What’s the big deal with having a “healthy” gut? 

Did you know that your body is home to trillions of microorganisms, including the thousands of bacteria that live in your gut? These gut bugs are important for digestion and acquiring nutrients from the foods you eat. But did you also know they play a major role in your immune system, keeping you healthy? So you may be wondering how to get a leg up on this gut health thing. Well, prebiotics and probiotics are two components that promote healthy gut bugs. Read on to learn more about probiotics and prebiotics, as well as Registered Dietician tips for affordable gut health improvement tips.

Probiotics

Probiotics are bacteria in foods and supplements that are actually living beings. These bacteria are present in fermented foods like yogurt, sauerkraut, miso soup, and kimchi. And they are also touted in the increasingly popular beverage, Kombucha (more coming on this soon!). Even though you already have living bacteria in your gut, consuming a probiotic may increase the number of good bacteria. Research has shown that probiotics may help repopulate the colon with healthy gut bugs following antibiotic use, improve symptoms of Irritable Bowel Syndrome and other gastrointestinal disorders, and may even be beneficial to the treatment of obesity, type 2 diabetes, insulin resistance, and non-alcoholic fatty liver disease.

Does this mean you need to buy an expensive supplement or stock up on yogurt? Not necessarily. Here are a few things to know before you do that. Probiotics are only effective if they are alive. In fact, probiotics are fragile and can be killed by heat, stomach acid, and sitting too long on the shelf at the grocery store. Additionally, there are hundreds of probiotic species, however, the best species for the average person is still unknown. Once ingested, probiotics must compete with hundreds of thousands of other bacteria in the gut to survive and flourish.

Prebiotics

Prebiotics are non-digestible fibers that feed the bacteria in your gut. The bacteria ferment these fibers and use them for energy. It’s easy to eat prebiotics! These fibers are found in common foods like bananas, onions, garlic, the skin of apples, sweet potatoes, and beans. Unlike probiotics, prebiotics are not affected by heat, stomach acid, or time and studies have shown that prebiotics may help improve immunity, digestive health, bone density, weight management, and brain health.

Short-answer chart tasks
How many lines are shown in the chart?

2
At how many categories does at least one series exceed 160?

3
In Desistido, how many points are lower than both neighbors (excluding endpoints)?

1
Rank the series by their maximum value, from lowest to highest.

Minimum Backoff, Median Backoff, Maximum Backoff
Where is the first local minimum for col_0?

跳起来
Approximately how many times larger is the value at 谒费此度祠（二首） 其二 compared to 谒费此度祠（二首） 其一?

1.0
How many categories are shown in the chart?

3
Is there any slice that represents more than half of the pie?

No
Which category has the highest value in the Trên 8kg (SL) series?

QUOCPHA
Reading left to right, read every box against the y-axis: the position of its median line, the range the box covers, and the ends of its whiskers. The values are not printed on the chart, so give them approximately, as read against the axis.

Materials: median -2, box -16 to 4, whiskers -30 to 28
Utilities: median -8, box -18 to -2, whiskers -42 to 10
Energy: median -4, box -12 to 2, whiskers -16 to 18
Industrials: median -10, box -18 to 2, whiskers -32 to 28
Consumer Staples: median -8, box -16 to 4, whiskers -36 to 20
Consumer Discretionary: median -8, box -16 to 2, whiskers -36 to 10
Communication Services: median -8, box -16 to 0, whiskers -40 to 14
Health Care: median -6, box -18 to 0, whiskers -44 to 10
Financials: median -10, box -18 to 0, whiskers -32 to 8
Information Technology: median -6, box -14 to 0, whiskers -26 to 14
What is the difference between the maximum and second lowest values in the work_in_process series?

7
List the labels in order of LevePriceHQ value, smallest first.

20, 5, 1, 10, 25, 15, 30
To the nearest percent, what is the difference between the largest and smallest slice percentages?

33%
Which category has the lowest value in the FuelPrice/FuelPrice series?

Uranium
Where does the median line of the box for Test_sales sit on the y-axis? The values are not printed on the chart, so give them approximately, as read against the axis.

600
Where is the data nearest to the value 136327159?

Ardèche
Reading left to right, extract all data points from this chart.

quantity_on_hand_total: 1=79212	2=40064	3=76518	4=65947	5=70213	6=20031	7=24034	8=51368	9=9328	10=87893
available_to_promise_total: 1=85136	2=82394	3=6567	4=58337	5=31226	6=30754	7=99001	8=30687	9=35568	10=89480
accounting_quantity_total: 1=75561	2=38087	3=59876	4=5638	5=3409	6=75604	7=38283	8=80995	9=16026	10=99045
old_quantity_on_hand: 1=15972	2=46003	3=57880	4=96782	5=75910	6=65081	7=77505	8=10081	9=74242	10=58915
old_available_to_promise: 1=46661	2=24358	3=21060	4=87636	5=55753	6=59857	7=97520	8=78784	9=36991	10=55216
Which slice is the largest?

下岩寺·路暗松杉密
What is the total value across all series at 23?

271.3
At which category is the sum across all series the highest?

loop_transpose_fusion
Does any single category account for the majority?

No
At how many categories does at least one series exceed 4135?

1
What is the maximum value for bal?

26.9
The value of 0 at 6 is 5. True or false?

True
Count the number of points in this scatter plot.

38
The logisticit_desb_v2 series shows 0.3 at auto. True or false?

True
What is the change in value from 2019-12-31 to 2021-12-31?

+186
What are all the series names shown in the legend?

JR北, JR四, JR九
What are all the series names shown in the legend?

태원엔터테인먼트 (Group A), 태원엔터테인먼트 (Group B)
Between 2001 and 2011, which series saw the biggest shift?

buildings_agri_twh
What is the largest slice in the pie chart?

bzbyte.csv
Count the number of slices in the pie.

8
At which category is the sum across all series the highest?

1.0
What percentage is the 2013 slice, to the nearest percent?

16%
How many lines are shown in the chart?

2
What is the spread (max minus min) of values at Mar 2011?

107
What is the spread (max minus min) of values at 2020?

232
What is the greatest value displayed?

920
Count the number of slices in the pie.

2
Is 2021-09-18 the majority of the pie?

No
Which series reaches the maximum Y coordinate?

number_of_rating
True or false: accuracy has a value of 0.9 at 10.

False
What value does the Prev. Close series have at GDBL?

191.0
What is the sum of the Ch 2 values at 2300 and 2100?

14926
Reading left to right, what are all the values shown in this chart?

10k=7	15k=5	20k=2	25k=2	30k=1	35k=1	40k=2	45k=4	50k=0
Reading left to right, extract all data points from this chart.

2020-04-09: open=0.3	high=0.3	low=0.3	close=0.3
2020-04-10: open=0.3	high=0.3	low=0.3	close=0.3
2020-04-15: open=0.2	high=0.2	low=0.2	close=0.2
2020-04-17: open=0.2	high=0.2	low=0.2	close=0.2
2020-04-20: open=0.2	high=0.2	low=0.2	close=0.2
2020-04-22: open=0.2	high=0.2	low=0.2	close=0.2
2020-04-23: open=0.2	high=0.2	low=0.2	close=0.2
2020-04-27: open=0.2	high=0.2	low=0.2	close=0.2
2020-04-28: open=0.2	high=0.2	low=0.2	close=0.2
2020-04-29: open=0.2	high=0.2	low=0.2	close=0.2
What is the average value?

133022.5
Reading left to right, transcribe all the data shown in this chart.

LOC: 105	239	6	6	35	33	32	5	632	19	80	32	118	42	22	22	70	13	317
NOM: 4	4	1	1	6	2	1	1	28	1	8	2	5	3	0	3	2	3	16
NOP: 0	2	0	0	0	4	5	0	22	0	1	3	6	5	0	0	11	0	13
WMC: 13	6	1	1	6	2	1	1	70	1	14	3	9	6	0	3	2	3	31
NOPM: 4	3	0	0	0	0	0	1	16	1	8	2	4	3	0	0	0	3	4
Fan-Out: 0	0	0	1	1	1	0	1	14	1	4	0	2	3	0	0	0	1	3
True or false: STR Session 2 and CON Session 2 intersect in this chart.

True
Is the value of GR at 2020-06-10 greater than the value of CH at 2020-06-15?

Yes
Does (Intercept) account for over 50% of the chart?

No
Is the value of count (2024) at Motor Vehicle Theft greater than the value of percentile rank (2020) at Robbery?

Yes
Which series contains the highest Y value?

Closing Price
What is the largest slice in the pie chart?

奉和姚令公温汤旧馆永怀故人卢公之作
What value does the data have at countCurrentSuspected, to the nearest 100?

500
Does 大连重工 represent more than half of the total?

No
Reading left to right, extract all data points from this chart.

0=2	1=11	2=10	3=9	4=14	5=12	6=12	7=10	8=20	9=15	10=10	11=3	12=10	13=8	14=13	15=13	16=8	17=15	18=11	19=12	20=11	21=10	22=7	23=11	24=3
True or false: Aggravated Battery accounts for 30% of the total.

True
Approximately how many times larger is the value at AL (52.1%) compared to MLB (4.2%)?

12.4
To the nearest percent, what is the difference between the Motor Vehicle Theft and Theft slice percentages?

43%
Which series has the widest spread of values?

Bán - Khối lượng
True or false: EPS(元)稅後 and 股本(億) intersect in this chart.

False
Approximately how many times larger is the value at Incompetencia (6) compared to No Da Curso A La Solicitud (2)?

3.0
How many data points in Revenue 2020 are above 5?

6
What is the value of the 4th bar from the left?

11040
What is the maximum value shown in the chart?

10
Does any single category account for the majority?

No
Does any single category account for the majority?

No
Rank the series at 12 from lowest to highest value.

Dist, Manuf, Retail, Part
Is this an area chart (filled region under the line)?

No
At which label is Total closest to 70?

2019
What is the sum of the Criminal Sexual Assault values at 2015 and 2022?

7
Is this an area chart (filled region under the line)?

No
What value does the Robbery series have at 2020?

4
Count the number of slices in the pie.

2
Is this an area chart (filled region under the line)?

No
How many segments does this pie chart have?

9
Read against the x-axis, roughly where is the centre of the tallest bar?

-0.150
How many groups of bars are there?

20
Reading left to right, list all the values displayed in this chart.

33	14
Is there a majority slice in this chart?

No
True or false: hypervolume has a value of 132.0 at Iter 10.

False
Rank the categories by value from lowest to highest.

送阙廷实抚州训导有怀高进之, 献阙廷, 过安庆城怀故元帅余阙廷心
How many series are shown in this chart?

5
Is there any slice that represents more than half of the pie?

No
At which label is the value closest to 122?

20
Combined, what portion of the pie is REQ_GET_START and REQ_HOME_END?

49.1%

→ **Work request**:
Continue the gut health text above from the point where it stops, writing the next part in the same style.

→ **Answer to the problem**:
While there are many prebiotic pills and supplements, there is one simple thing to know about prebiotics; they are easily acquired. Just eat your fruits and veggies!

At this point you can see why having a diet rich in both prebiotics and probiotics is beneficial for your health. But let’s be real. Not all of us can afford to take expensive supplements and drink a $3.50 bottle of kombucha every day.

Here are some affordable tips for maintaining good gut health:

  • Spend your money on food sources of probiotics before turning to supplements. Yogurt is one of the cheapest. Look for “live, active cultures” on the label and avoid too much added sugar.
  • Making your own yogurt can save you money and ensure that your bacteria is alive. Did you know that you can make yogurt in an Instant Pot?
  • You can also make your own sauerkraut, kimchi, or kombucha.
  • Eat plenty of fruits and vegetables with prebiotics. Apples, bananas, garlic, onions, sweet potatoes, and beans are among the grocery store’s most inexpensive items.
  • Grow some of your own vegetables or join a CSA to get some of the freshest produce.
  • Avoid spending your money on processed foods that don’t contain any vitamins, minerals, or fiber. They actually can have a negative effect on your gut health.